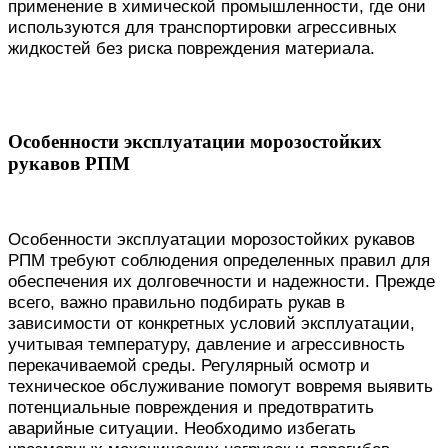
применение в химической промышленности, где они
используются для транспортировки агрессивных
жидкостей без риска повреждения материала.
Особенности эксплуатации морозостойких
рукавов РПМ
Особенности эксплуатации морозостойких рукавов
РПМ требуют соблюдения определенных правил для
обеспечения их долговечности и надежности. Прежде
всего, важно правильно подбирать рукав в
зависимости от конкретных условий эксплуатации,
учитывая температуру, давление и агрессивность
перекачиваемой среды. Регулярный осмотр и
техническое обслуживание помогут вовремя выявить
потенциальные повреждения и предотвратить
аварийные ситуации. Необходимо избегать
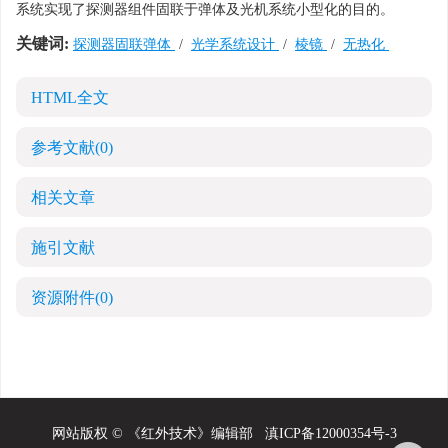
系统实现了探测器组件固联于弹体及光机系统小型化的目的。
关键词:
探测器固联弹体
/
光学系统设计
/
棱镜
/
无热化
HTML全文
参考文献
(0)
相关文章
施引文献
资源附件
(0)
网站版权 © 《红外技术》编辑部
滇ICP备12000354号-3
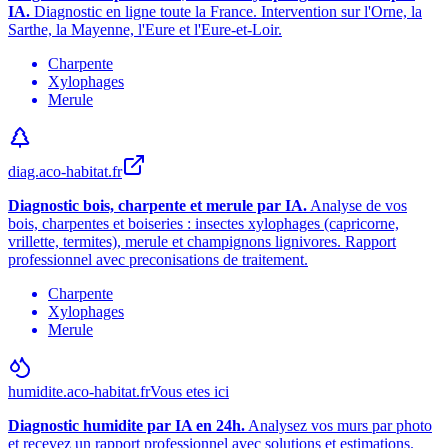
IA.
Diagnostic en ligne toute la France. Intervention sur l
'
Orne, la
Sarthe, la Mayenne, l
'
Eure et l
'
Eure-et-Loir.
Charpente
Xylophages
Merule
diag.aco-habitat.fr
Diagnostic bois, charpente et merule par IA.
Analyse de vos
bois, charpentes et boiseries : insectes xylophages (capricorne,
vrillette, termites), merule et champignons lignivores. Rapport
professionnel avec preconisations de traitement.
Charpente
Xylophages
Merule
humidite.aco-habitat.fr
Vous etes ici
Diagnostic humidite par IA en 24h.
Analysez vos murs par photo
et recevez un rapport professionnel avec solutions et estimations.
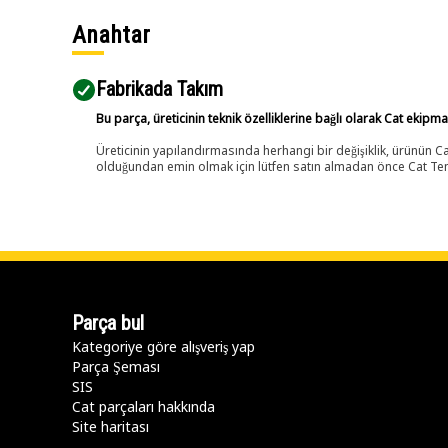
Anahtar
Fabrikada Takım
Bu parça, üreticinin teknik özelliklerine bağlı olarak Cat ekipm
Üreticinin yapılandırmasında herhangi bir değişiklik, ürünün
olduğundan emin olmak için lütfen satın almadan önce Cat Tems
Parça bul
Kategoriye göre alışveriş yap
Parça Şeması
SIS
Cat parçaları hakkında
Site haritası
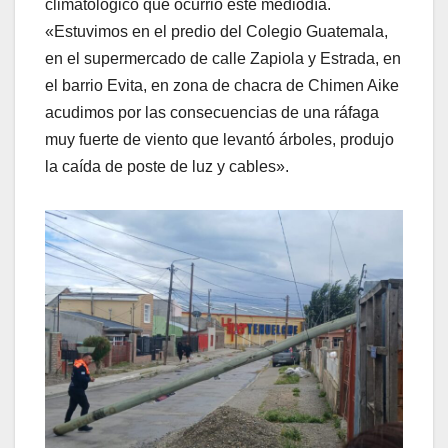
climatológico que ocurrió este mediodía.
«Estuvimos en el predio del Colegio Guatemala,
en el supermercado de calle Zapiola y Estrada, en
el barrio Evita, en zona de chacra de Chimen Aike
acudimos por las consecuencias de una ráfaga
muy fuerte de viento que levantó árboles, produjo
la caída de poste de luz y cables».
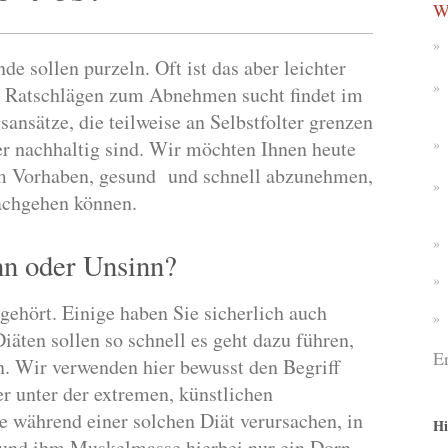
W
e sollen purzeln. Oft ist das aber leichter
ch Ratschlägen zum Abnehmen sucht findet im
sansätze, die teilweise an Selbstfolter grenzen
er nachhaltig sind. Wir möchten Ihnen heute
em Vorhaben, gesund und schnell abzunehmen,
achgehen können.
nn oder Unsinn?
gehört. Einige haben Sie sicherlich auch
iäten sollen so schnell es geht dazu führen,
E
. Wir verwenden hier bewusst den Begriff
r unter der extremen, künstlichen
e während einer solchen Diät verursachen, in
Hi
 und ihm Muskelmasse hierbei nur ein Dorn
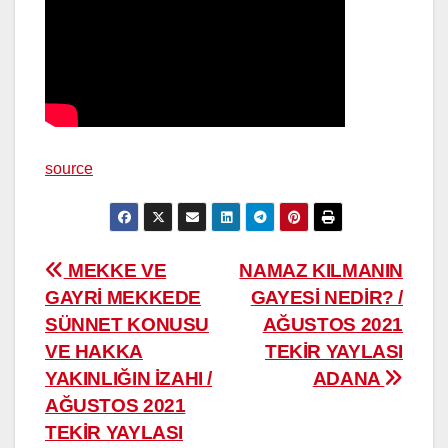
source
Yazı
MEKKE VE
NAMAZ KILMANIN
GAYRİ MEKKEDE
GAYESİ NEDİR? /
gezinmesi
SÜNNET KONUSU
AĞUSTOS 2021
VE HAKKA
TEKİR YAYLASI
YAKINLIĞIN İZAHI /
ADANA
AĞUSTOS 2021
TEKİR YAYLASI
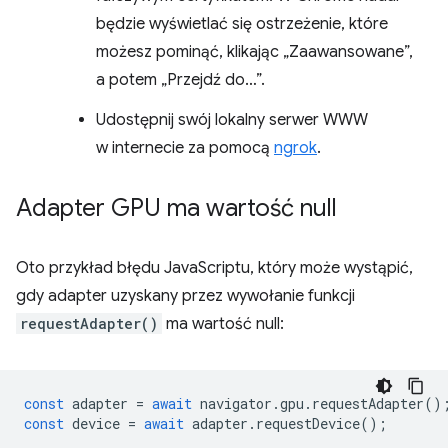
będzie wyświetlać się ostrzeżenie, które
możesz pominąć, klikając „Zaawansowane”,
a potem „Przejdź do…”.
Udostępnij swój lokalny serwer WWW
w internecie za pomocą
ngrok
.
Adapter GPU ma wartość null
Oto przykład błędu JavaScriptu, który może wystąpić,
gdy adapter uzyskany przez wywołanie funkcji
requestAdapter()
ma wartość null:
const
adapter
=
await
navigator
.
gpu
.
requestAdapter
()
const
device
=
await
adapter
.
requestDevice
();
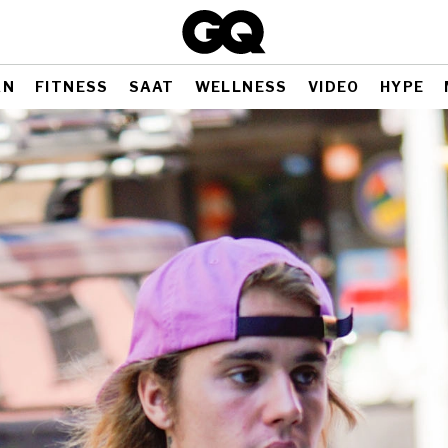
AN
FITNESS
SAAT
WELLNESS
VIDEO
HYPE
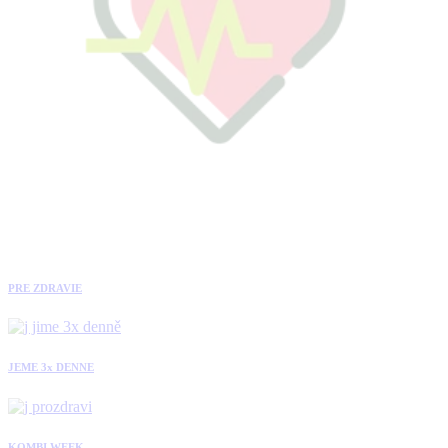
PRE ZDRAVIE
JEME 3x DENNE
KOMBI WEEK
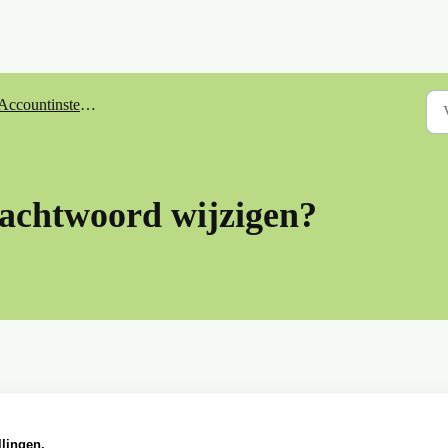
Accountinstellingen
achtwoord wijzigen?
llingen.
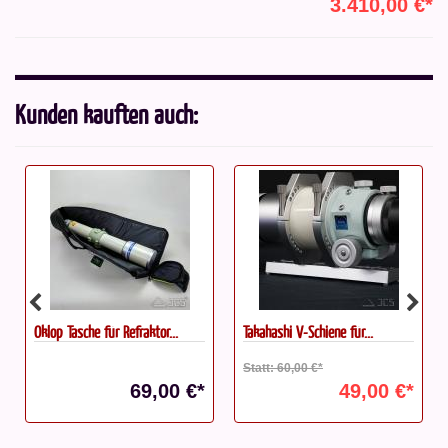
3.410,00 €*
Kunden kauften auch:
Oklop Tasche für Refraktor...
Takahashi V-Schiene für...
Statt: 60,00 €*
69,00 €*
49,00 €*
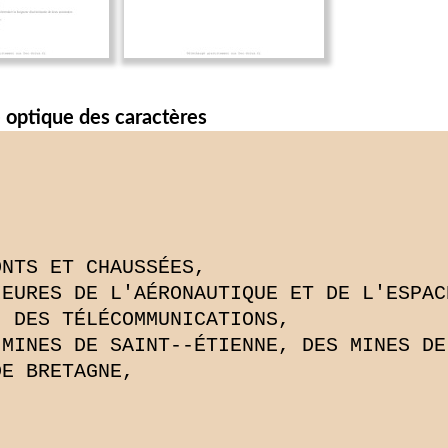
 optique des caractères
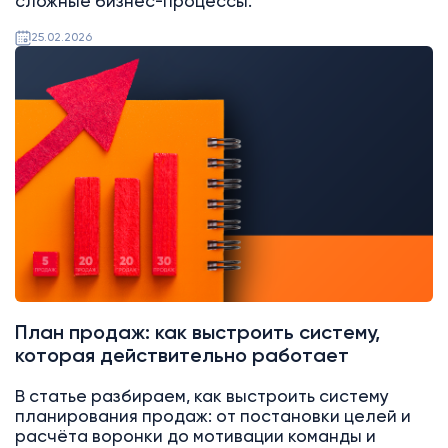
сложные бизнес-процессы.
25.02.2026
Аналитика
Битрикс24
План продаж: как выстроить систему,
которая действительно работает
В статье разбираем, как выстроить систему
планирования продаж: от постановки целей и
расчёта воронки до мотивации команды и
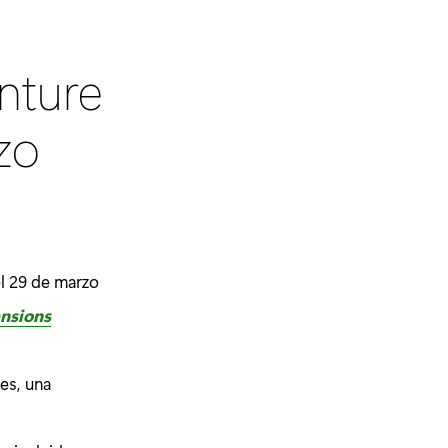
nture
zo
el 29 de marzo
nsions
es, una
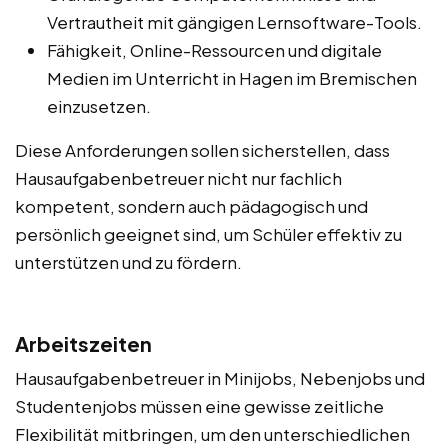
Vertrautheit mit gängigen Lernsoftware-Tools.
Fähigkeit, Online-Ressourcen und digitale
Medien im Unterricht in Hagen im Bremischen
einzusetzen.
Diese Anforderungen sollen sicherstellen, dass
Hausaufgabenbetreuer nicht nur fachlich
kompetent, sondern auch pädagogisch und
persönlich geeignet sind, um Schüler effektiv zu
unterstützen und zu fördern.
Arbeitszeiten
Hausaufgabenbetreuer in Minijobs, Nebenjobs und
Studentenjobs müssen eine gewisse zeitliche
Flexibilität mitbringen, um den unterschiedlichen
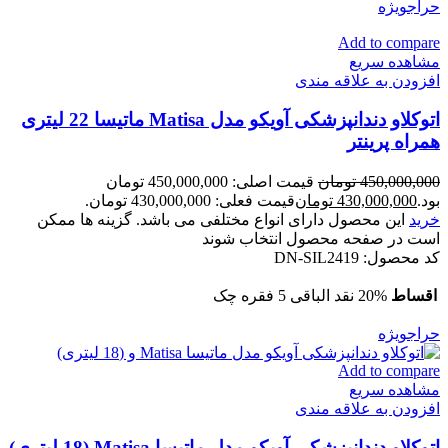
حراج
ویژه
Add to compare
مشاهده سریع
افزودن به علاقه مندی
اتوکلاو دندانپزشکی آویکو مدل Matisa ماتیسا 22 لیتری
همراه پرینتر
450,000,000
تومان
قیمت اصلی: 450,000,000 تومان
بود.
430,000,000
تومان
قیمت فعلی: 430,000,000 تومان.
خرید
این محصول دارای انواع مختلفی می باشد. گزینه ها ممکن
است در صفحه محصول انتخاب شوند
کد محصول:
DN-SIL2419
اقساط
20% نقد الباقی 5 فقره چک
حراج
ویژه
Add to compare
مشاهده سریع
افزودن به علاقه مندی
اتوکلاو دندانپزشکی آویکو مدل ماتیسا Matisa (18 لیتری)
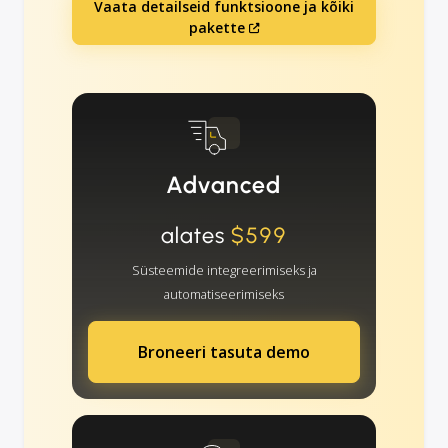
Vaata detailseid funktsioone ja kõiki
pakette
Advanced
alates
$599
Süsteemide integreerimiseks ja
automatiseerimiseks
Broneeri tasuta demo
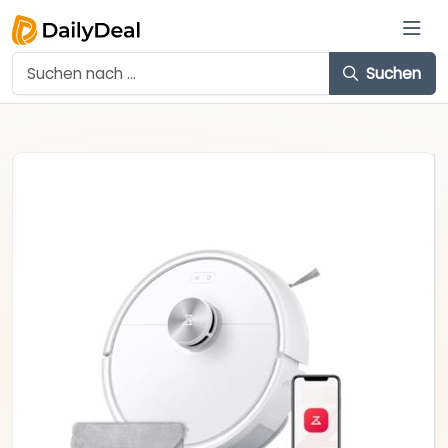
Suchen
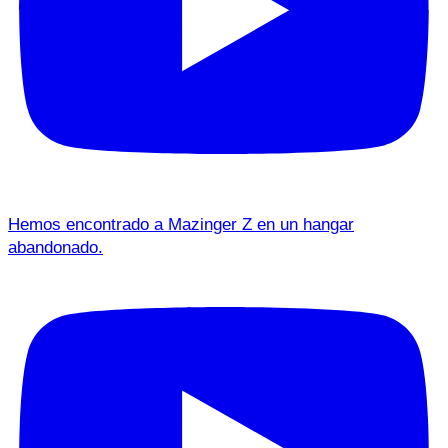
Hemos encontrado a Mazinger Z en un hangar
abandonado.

**Your assignment:**
Write out the text from all the records as a JSON list of strings, one string per line, skipping blank lines and leaving out the pictures.

**Solution to this exercise:**
[
  "применение в химической промышленности, где они",
  "используются для транспортировки агрессивных",
  "жидкостей без риска повреждения материала.",
  "Особенности эксплуатации морозостойких",
  "рукавов РПМ",
  "Особенности эксплуатации морозостойких рукавов",
  "РПМ требуют соблюдения определенных правил для",
  "обеспечения их долговечности и надежности. Прежде",
  "всего, важно правильно подбирать рукав в",
  "зависимости от конкретных условий эксплуатации,",
  "учитывая температуру, давление и агрессивность",
  "перекачиваемой среды. Регулярный осмотр и",
  "техническое обслуживание помогут вовремя выявить",
  "потенциальные повреждения и предотвратить",
  "аварийные ситуации. Необходимо избегать",
  "系统实现了探测器组件固联于弹体及光机系统小型化的目的。",
  "关键词:",
  "探测器固联弹体",
  "/",
  "光学系统设计",
  "/",
  "棱镜",
  "/",
  "无热化",
  "HTML全文",
  "参考文献",
  "(0)",
  "相关文章",
  "施引文献",
  "资源附件",
  "(0)",
  "网站版权 © 《红外技术》编辑部",
  "滇ICP备12000354号-3",
  "IA.",
  "Diagnostic en ligne toute la France. Intervention sur l",
  "'",
  "Orne, la",
  "Sarthe, la Mayenne, l",
  "'",
  "Eure et l",
  "'",
  "Eure-et-Loir.",
  "Charpente",
  "Xylophages",
  "Merule",
  "diag.aco-habitat.fr",
  "Diagnostic bois, charpente et merule par IA.",
  "Analyse de vos",
  "bois, charpentes et boiseries : insectes xylophages (capricorne,",
  "vrillette, termites), merule et champignons lignivores. Rapport",
  "professionnel avec preconisations de traitement.",
  "Charpente",
  "Xylophages",
  "Merule",
  "humidite.aco-habitat.fr",
  "Vous etes ici",
  "Diagnostic humidite par IA en 24h.",
  "Analysez vos murs par photo",
  "et recevez un rapport professionnel avec solutions et estimations.",
  "Anahtar",
  "Fabrikada Takım",
  "Bu parça, üreticinin teknik özelliklerine bağlı olarak Cat ekipm",
  "Üreticinin yapılandırmasında herhangi bir değişiklik, ürünün",
  "olduğundan emin olmak için lütfen satın almadan önce Cat Tems",
  "Parça bul",
  "Kategoriye göre alışveriş yap",
  "Parça Şeması",
  "SIS",
  "Cat parçaları hakkında",
  "Site haritası",
  "climatológico que ocurrió este mediodía.",
  "«Estuvimos en el predio del Colegio Guatemala,",
  "en el supermercado de calle Zapiola y Estrada, en",
  "el barrio Evita, en zona de chacra de Chimen Aike",
  "acudimos por las consecuencias de una ráfaga",
  "muy fuerte de viento que levantó árboles, produjo",
  "la caída de poste de luz y cables».",
  "W",
  "e sollen purzeln. Oft ist das aber leichter",
  "ch Ratschlägen zum Abnehmen sucht findet im",
  "sansätze, die teilweise an Selbstfolter grenzen",
  "er nachhaltig sind. Wir möchten Ihnen heute",
  "em Vorhaben, gesund und schnell abzunehmen,",
  "achgehen können.",
  "nn oder Unsinn?",
  "gehört. Einige haben Sie sicherlich auch",
  "iäten sollen so schnell es geht dazu führen,",
  "E",
  ". Wir verwenden hier bewusst den Begriff",
  "r unter der extremen, künstlichen",
  "e während einer solchen Diät verursachen, in",
  "Hi",
  " und ihm Muskelmasse hierbei nur ein Dorn",
  "source",
  "Yazı",
  "MEKKE VE",
  "NAMAZ KILMANIN",
  "GAYRİ MEKKEDE",
  "GAYESİ NEDİR? /",
  "gezinmesi",
  "SÜNNET KONUSU",
  "AĞUSTOS 2021",
  "VE HAKKA",
  "TEKİR YAYLASI",
  "YAKINLIĞIN İZAHI /",
  "ADANA",
  "AĞUSTOS 2021",
  "TEKİR YAYLASI",
  "będzie wyświetlać się ostrzeżenie, które",
  "możesz pominąć, klikając „Zaawansowane”,",
  "a potem „Przejdź do…”.",
  "Udostępnij swój lokalny serwer WWW",
  "w internecie za pomocą",
  "ngrok",
  ".",
  "Adapter GPU ma wartość null",
  "Oto przykład błędu JavaScriptu, który może wystąpić,",
  "gdy adapter uzyskany przez wywołanie funkcji",
  "requestAdapter()",
  "ma wartość null:",
  "const",
  "adapter",
  "=",
  "await",
  "navigator",
  ".",
  "gpu",
  ".",
  "requestAdapter",
  "()",
  "const",
  "device",
  "=",
  "await",
  "adapter",
  ".",
  "requestDevice",
  "();",
  "AN",
  "FITNESS",
  "SAAT",
  "WELLNESS",
  "VIDEO",
  "HYPE",
  "PRE ZDRAVIE",
  "JEME 3x DENNE",
  "KOMBI WEEK",
  "Accountinstellingen",
  "achtwoord wijzigen?",
  "llingen.",
  "3.410,00 €*",
  "Kunden kauften auch:",
  "Oklop Tasche für Refraktor...",
  "Takahashi V-Schiene für...",
  "Statt: 60,00 €*",
  "69,00 €*",
  "49,00 €*",
  " optique des caractères",
  "сложные бизнес-процессы.",
  "25.02.2026",
  "Аналитика",
  "Битрикс24",
  "План продаж: как выстроить систему,",
  "которая действительно работает",
  "В статье разбираем, как выстроить систему",
  "планирования продаж: от постановки целей и",
  "расчёта воронки до мотивации команды и",
  "nture",
  "zo",
  "el 29 de marzo",
  "nsions",
  "es, una",
  "Vertrautheit mit gängigen Lernsoftware-Tools.",
  "Fähigkeit, Online-Ressourcen und digitale",
  "Medien im Unterricht in Hagen im Bremischen",
  "einzusetzen.",
  "Diese Anforderungen sollen sicherstellen, dass",
  "Hausaufgabenbetreuer nicht nur fachlich",
  "kompetent, sondern auch pädagogisch und",
  "persönlich geeignet sind, um Schüler effektiv zu",
  "unterstützen und zu fördern.",
  "Arbeitszeiten",
  "Hausaufgabenbetreuer in Minijobs, Nebenjobs und",
  "Studentenjobs müssen eine gewisse zeitliche",
  "Flexibilität mitbringen, um den unterschiedlichen",
  "حراج",
  "ویژه",
  "Add to compare",
  "مشاهده سریع",
  "افزودن به علاقه مندی",
  "اتوکلاو دندانپزشکی آویکو مدل Matisa ماتیسا 22 لیتری",
  "همراه پرینتر",
  "450,000,000",
  "تومان",
  "قیمت اصلی: 450,000,000 تومان",
  "بود.",
  "430,000,000",
  "تومان",
  "قیمت فعلی: 430,000,000 تومان.",
  "خرید",
  "این محصول دارای انواع مختلفی می باشد. گزینه ها ممکن",
  "است در صفحه محصول انتخاب شوند",
  "کد محصول:",
  "DN-SIL2419",
  "اقساط",
  "20% نقد الباقی 5 فقره چک",
  "حراج",
  "ویژه",
  "Add to compare",
  "مشاهده سریع",
  "افزودن به علاقه مندی",
  "اتوکلاو دندانپزشکی آویکو مدل ماتیسا Matisa (18 لیتری)",
  "Vaata detailseid funktsioone ja kõiki",
  "pakette",
  "Advanced",
  "alates",
  "$599",
  "Süsteemide integreerimiseks ja",
  "automatiseerimiseks",
  "Broneeri tasuta demo",
  "Suchen",
  "Hemos encontrado a Mazinger Z en un hangar",
  "abandonado."
]